_Given text_:
--- START ---
PT Bank Pembangunan Daerah Banten Tbk.
- Company type: Public
- Traded as: IDX: BEKS
- Industry: Financial services, banking
- Predecessors: Executive International Bank; Bank Pundi;
- Founded: 11 September 1992; 33 years ago
- Headquarters: Serang, Banten, Indonesia
- Key people: Paulus Wiranata, CEO
- Revenue: Rp 476.898 ,billion (2016)
- Net income: Rp - 414,940 billion (2016)
- Total assets: Rp 5.251 trillion (2016)
- Total equity: Rp 864.578 billion (2016)
- Owner: Government of Banten Province
- Number of employees: 1,833 (2016)
- Website: www.bankbanten.co.id

= Bank Banten =

Bank of Indonesia

Bank Pembangunan Daerah Banten (formerly Bank Pundi Indonesia from September 2010 until August 2016, headquartered in Jakarta) is a bank focusing on micro-enterprises and small and medium enterprises. It is a regional development bank owned by the government of Banten province.
--- END ---
_Activity list_:
**a)** Which fields in the Bank Banten profile give a value for 2016? List them all.
**b)** Extend the Bank Banten profile with a few sentences, starting after its last sentence.
The items have no connection to the Bank Banten profile.

_Stored data_:
--- START ---
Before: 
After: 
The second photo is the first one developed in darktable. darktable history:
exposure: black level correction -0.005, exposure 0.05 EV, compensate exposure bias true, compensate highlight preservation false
--- END ---
--- START ---
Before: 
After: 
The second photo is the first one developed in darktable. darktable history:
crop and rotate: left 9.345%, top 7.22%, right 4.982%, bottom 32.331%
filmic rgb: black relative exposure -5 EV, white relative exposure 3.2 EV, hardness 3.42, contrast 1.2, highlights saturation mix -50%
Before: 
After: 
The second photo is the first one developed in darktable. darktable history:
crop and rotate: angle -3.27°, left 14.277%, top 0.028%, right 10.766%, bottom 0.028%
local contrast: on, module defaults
--- END ---
_Answers by task_:
**a)** Revenue, Net income, Total assets, Total equity, Number of employees

**b)**
==History==
PT. Bank Pundi Indonesia, Tbk (“Bank Pundi”), was established on 11 September 1992 in Jakarta under the name of PT. Executive International Bank (“Bank Eksekutif”) based on the deed approved by the Minister of Justice with No. C2-9246-HT.01.01 in 1992 and published in the state gazette of the Republic of Indonesia no. 103 dated December 26, 1992, Supplement No. 6651. Operational license was issued on August 9, 1993, as Public Bank in Jakarta referring to the approval of Ministry of Finance, Republic of Indonesia No.673/KMK.017/1993 dated 23 June 1993 regarding the Operational License to PT. Executive International Bank.
The name of PT. Executive International Bank was later changed into PT. Bank Eksekutif International, and later on 2001, became a Listed Company further to obtaining approval from the Chairman of the Capital Market Supervisory Agency (Bapepam) in his letter no. S-153/PM/2001 regarding the initial public offering towards its shares as much as 277,500,000 shares with a nominal value of Rp 100 per share to the public. The Bank then was listed in the Jakarta Capital Market on 13 July 2001 under BEKS as its shares’ code.

At the year end of 2012, the Bank had 207 branch offices across Indonesia and 8.200 employees.

Bank Pundi is also accessible from more than 40,000 ATMs across Indonesia through the Prima and ATM Bersama networks.

On 23 April 2020, four years after changing the name to Bank Banten, it was announced that the bank has proposed a merger with Bank BJB. On 7 October 2020, it was announced that the merger was officially abandoned.